Qui a le droit ?
Un peu dans la même veine que la précédente histoire, je me fais dans la nostalgie et dans la larme à l’œil. Non, rassurez-vous ; je ne fais pas dans le volet « peines de cœurs ».
J’y ai pensé lorsque je suis passé hier à Montparnasse. C’est en fait là que je l’ai rencontrée : moi en entrant dans la Fnac de la rue de Rennes, et elle en y sortant. Elle était blonde, assez grande, carrée, mais avec de ravissants yeux bleus et des lèvres pulpeuses ; je l’ai trouvé jolie tout de suite. Nous nous sommes regardés et à force de le faire plus ou moins à la dérobée, on a fini par se rentrer dedans.
Elle venait d’acheter une série de livres. Comme moi, à cette époque, elle lisait beaucoup. Et puisque son sac était tombé par terre, je lui ai ramassé les livres et j’ai pu voir quelques auteurs. Un dont je me souviens est le cavalier suédois de Leo Perutz, un auteur qu’elle me conseillera et dont elle me donnera le livre par la suite. Façon d’entamer la conversation, je lui parle de littérature et de ses achats.
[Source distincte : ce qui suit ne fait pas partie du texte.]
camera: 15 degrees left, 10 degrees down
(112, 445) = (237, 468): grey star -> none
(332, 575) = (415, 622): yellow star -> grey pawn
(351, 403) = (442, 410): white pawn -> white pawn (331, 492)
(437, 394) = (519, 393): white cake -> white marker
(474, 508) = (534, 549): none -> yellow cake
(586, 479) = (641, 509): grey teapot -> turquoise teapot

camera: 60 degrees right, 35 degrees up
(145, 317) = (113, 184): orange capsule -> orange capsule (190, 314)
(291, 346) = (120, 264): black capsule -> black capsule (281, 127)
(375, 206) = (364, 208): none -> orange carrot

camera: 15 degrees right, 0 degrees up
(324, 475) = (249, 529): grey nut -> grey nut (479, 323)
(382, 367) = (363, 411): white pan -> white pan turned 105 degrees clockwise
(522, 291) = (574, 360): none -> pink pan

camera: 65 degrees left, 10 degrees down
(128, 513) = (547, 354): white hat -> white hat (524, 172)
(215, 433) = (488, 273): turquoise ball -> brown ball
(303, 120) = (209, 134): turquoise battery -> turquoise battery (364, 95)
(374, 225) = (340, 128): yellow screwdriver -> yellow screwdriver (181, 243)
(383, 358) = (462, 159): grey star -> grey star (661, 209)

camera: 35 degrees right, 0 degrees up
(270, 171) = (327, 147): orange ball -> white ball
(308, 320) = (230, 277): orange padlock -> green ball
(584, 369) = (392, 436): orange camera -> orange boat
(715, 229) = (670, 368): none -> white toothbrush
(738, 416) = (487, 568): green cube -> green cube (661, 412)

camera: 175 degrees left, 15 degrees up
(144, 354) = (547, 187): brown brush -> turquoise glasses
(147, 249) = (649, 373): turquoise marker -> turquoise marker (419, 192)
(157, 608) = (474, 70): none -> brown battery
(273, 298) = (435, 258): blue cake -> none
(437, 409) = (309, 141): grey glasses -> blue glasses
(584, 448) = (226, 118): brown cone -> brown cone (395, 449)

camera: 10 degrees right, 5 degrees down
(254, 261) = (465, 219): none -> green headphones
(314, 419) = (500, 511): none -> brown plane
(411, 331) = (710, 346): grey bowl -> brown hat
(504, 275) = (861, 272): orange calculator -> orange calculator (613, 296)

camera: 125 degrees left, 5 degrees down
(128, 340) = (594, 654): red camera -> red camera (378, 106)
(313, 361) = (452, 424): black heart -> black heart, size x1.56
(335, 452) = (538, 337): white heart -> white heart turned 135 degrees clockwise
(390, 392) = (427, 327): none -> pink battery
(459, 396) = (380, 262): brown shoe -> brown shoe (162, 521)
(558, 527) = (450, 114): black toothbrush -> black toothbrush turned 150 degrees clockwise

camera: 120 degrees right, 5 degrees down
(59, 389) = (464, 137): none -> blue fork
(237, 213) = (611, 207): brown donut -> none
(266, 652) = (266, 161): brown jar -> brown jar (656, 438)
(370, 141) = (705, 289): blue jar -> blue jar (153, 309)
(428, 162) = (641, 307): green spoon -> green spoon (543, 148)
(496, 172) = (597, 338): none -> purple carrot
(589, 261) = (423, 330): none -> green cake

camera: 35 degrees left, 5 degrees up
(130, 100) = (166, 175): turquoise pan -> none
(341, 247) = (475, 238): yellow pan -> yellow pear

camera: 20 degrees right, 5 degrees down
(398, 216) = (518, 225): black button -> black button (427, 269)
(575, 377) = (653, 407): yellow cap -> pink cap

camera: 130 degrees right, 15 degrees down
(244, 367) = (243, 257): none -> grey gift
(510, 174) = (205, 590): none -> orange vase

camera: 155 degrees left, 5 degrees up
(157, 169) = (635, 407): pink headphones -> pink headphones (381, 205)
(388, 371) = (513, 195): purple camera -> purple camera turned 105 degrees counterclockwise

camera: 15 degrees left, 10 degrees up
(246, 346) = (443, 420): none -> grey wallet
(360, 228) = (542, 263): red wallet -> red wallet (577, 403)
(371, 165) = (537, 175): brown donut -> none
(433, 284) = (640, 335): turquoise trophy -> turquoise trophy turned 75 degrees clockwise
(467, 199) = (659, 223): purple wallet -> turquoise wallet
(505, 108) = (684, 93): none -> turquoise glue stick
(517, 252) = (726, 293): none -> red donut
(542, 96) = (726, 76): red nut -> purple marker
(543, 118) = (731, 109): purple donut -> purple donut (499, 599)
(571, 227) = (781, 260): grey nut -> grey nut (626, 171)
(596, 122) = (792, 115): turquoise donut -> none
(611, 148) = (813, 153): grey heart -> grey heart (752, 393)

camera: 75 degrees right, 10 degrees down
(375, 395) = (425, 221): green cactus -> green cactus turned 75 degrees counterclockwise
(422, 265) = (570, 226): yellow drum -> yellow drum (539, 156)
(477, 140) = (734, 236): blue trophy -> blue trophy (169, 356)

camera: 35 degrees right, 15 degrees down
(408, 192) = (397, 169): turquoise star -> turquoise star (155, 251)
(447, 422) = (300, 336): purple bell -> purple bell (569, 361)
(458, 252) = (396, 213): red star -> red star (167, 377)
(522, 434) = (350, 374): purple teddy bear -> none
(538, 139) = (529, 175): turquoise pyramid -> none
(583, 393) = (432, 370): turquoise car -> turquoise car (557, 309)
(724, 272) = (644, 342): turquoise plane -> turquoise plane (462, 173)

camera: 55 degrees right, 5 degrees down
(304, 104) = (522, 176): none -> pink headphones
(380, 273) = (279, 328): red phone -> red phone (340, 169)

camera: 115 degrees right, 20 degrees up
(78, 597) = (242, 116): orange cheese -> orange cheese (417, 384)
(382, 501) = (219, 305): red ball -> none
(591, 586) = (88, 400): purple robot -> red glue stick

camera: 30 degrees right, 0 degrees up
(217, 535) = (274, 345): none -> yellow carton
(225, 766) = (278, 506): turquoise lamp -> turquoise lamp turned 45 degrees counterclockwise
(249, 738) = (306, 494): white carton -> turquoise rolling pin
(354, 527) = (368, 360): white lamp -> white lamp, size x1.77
Je lui propose, si elle a le temps, de prendre un verre à côté. Elle accepte mais pas trop longtemps. Elle avait déjà eu un job puis avait décidé de reprendre ses études juridiques pour devenir avocate. Elle était donc redevenue étudiante et avait la sensation d’avoir à nouveau du temps libre. Pas trop cependant, puisque elle vivait avec un homme et avait un petit garçon. La conversation était facile ; on avait un peu un passé similaire et chacun avait envie de s’exprimer franchement sur sa vie actuelle et passée. Elle n’était pas satisfaite de sa vie présente : son ami était presque tout le temps absent pour son travail et quand il rentrait (tard), c’était pour dormir ou faire les choses qu’il n’avait pu faire avant. Elle m’a avoué qu’elle manquait surtout de tendresse et d’attention.
J’étais sous le charme et comme j’aimais bien la peinture et elle aussi, je lui proposais de se retrouver près de la Pyramide du Louvre demain midi pour aller flâner dans ce musée.
Elle accepta aussitôt et nous nous retrouvâmes comme si nous nous étions quittés il y a 5 minutes. Ce fut magique ; je me souviens que, tandis que nous marchions dans les salles du musée, je glissais ma main autour de ses épaules et je plongeais la main sous son pull pour caresser ses seins ; elle ne portait rien à part son pull. C’était bien.
Nous nous sommes revus plusieurs fois après, et nos corps étaient merveilleusement bien ensemble. Nous nous apportions ce que chacun recherchait. J’ai suivi ses débuts comme avocate : difficiles.
Un beau jour, elle m’annonça brut : « mon père va mourir, je ne souhaite plus que l’on se voit pour l’instant ». Et cet instant a duré (et dure encore). Voulant respecter sa douleur, je lui avais laissé quelques messages de réconfort et n’eus plus de nouvelles.
Parfois, lorsque j’entre à la Fnac, je pense encore à elle que je croisai à l’entrée du magasin. Depuis, elle a publié un livre juridique et il m’arrive de le feuilleter dans les rayons de cette librairie. Personne ne soupçonne à cet instant à quoi je pense en tournant les pages.